Minister of State at the Department of Tourism and Transport (Mr. Lyons): In reply to some of the queries raised by Senator Bradford on the question of eliminating military aerodromes from the responsibility of the Department, they are the responsibility of the Department of Defence, and the Department of Tourism and Transport are responsible for civil aviation. There was a need for this.
On amendment No. 16, the cost penalty arises because the Hire-Purchase Act, 1946 which was primarily intended to protect consumers, confers certain rights on lesses and restrictions on lessors which are not the norm and are not required nowadays in international leasing arrangements for aircraft and aircraft  spare parts but which can be invoked against Irish firms when it suits the other party. The Senator asked for figures but I have not got any figures to give him. If you visualise the cost of aircraft and the cost of spare parts you can see that the cost could run into hundreds of thousands of pounds. To avoid this Irish firms have had to arrange for the leasing documents to be executed outside the State, with additional cost and legal uncertainties, because of conflict of law between the foreign state and Ireland.

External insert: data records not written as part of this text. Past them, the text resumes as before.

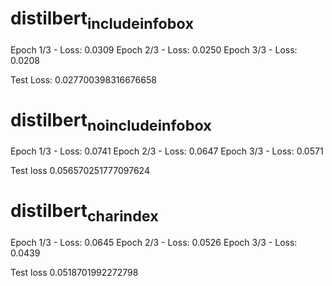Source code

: * distilbert_include_infobox
Epoch 1/3 - Loss: 0.0309
Epoch 2/3 - Loss: 0.0250
Epoch 3/3 - Loss: 0.0208

Test Loss: 0.027700398316676658

* distilbert_no_include_infobox
Epoch 1/3 - Loss: 0.0741
Epoch 2/3 - Loss: 0.0647
Epoch 3/3 - Loss: 0.0571

Test loss 0.056570251777097624

* distilbert_char_index
Epoch 1/3 - Loss: 0.0645
Epoch 2/3 - Loss: 0.0526
Epoch 3/3 - Loss: 0.0439

Test loss 0.0518701992272798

Briefly, the normal aircraft leasing arrangements are understood to be that a lessee does not have a right of early temination and that, if he defaults in payment, the lessor can readily repossess the aircraft. This contrasts with the position under the Hire-Purchase Act whereby the lessee may terminate the leasing arrangements at any time provided that he or she has paid off one half of the hire purchase price of the item in question and the lessor requires court approval to repossess any item of which only one-third of the hire purchase price has been paid and payment is in arrears.

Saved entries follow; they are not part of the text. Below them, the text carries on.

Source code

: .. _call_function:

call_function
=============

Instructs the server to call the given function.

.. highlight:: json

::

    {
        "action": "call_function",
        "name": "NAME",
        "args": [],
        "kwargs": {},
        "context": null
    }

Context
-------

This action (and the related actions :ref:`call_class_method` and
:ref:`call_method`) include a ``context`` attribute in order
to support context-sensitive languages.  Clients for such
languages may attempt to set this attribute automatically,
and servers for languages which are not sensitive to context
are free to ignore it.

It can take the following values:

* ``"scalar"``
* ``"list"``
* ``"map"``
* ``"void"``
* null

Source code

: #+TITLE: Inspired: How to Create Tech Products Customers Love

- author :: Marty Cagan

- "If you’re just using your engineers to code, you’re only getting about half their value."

A question was raised in regard to amendment No. 16, which relates to the transferring of certain statutory functions to the Minister for Tourism and Transport. This transfer is required in the interests of proper administration. Due to an oversight, the functions were not statutorily transferred to the Minister on the change of Government in March 1987. As I indicated earlier, statutory functions in question are the functions under the Customs Free Airport Act, 1947, relating to the operation, etc., of Shannon Free Airport which were vested in the Minister for Communications by the Ministers and Secretaries (Amendment) Act, 1983, and which remain with the Minister despite the fact that he no longer has any responsibility for the matter in question and those functions under the Free Ports Act, 1986, which were transferred to the Minister for the Marine by the Communications (Transfer of Departmental Administration and Ministerial Functions) Order, 1987 in relation to the establishment etc. of any  free port adjacent to any aerodrome in the State.
Sar a gcríochnaímid, ní mór dom mo bhuíochas a ghabháil leis na Seanadóirí a chabhraigh liom chun an Bille seo a neartú agus a leathnú. Tá mé cinnte go gcuirfidh an Bille slándáil agus sábháil-teacht eitlíocht shibhialta na hÉireann chun cinn ar mhaithe leis an phobal i gcoitinne.
I thank Senators for supporting this important Bill which will bring our civil aviation law fully up to date and for agreeing so quickly to the 21 Dáil amendments to the Bill. It is particularly gratifying that the House is in agreement with bringing our law into line with our international obligations, including those agreed only in the past few months at Montreal. The House can rest assured that the Minister for Tourism and Transport and I will implement vigorously the security and safety aspects of the Bill for the general benefit of all our people.